A normalized database for data staging storage is acceptable. However, we continue to have some reservations about this approach. The creation of both normalized structures for staging and dimensional structures for presentation means that the data is extracted, transformed, and loaded twice—once into the normalized database and then again when we load the dimensional model. Obviously, this two-step process requires more time and resources for the development effort, more time for the periodic loading or updating of data, and more capacity to store the multiple copies of the data. At the bottom line, this typically translates into the need for larger development, ongoing support, and hardware platform budgets. Unfortunately, some data warehouse project teams have failed miserably because they focused all their
energy and resources on constructing the normalized structures rather than allocating time to development of a presentation area that supports improved business decision making. While we believe that enterprise-wide data consistency is a fundamental goal of the data warehouse environment, there are equally effective and less costly approaches than physically creating a normalized set of tables in your staging area, if these structures don’t already exist.
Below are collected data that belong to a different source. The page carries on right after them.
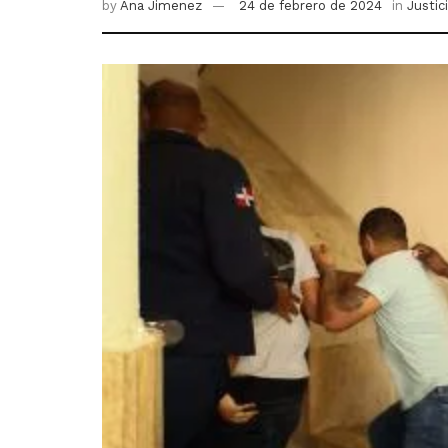
by
Ana Jimenez
24 de febrero de 2024
in
Justic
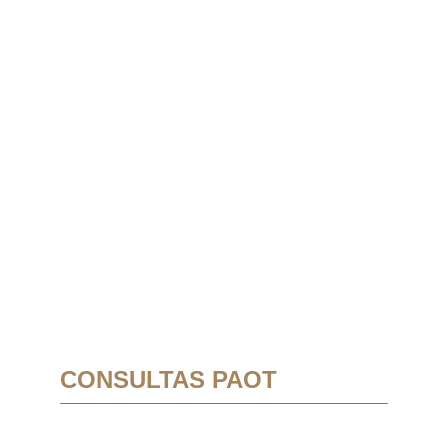
CONSULTAS PAOT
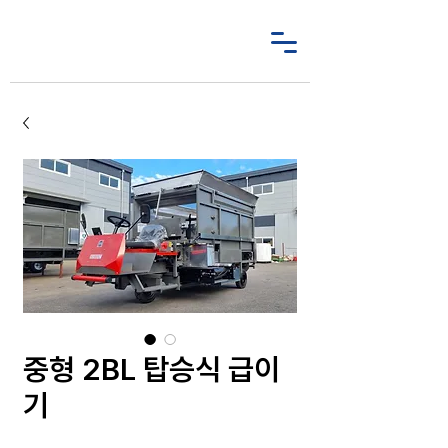
중형 2BL 탑승식 급이
기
It is acceptable to create a normalized database to support the staging processes; however, this is not the end goal. The normalized structures must be off-limits to user queries because they defeat understandability and performance. As soon as a database supports query and presentation services, it must be considered part of the data warehouse presentation area. By default, normalized databases are excluded from the presentation area, which should be strictly dimensionally structured. Regardless of whether we’re working with a series of flat files or a normalized data structure in the staging area, the final step of the ETL process is the loading of data. Loading in the data warehouse environment usually takes the form of presenting the quality-assured dimensional tables to the bulk loading facilities of each data mart. The target data mart must then index the newly arrived data for query performance. When each data mart has been freshly loaded, indexed, supplied with appropriate aggregates, and further quality
assured, the user community is notified that the new data has been published.

Publishing includes communicating the nature of any changes that have occurred in the underlying dimensions and new assumptions that have been introduced into the measured or calculated facts.